Democratic presidential nominee and Vice President Kamala Harris appears next to Whoopi Goldberg as a guest on ABC’s The View in New York City, October 8, 2024. (Evelyn Hockstein/Reuters)

During a rare appearance in the White House press briefing room last Friday, President Joe Biden delivered new ad fodder to the Trump campaign on a silver platter. “I’m in constant contact with her,” Biden said of Vice President Kamala Harris. “She’s aware we all, we’re singing from the same song sheet. We, she helped pass all the laws that are being employed now. She was a major player in everything we’ve done.” The Trump campaign wasted no time turning that clip into an ad that simply replays Biden’s full quote before cutting to a smiling GOP nominee: “I’m Donald Trump and I approve this message.”

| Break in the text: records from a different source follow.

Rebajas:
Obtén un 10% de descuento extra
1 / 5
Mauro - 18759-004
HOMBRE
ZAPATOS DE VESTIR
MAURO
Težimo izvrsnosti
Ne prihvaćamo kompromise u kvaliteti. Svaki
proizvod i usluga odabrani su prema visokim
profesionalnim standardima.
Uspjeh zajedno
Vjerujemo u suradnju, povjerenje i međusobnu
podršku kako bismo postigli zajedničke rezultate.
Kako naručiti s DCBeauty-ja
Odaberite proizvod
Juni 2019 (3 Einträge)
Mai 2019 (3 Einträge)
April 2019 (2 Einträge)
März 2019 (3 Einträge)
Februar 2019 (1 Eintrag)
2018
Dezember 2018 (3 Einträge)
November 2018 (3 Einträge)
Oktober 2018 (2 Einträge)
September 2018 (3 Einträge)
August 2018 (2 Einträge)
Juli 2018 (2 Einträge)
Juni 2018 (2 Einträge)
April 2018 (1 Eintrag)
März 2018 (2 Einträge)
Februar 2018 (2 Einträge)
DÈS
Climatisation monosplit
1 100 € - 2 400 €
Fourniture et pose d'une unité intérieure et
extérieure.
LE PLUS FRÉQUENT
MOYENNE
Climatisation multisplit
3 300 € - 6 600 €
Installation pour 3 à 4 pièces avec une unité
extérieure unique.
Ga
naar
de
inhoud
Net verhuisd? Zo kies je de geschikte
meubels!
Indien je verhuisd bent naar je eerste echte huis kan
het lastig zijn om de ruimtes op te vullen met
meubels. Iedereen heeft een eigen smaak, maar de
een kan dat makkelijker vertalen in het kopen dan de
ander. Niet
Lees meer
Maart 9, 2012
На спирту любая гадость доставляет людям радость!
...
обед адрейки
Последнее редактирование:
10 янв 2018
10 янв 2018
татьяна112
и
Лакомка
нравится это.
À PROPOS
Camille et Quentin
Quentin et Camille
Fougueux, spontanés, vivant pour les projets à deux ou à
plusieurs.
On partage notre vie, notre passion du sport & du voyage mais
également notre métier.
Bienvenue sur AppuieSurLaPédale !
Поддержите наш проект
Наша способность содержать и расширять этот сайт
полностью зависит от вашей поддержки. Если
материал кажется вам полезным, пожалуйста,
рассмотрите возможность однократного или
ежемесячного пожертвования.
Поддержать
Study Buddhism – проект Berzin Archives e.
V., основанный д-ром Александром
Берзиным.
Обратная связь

Then came Kamala Harris’s interview with The View earlier today. “If anything, would you have done something differently than President Biden during the past four years?” one of the hosts asked Harris, to which she responded: “There is not a thing that comes to mind.”

Harris appeared to catch herself later on in the interview: “You ask me what’s the biggest difference between Biden and me? I’m going to have a Republican in my cabinet.” But the damage was already done. The Trump campaign’s rapid-response team is having a field day with this one. Talk about the perfect way to undermine Harris’s own pitch that she’s a change candidate — simply by using her own words against her.

As Noah Rothman observed last week on X, it’s often the softball interviews that are the most dangerous.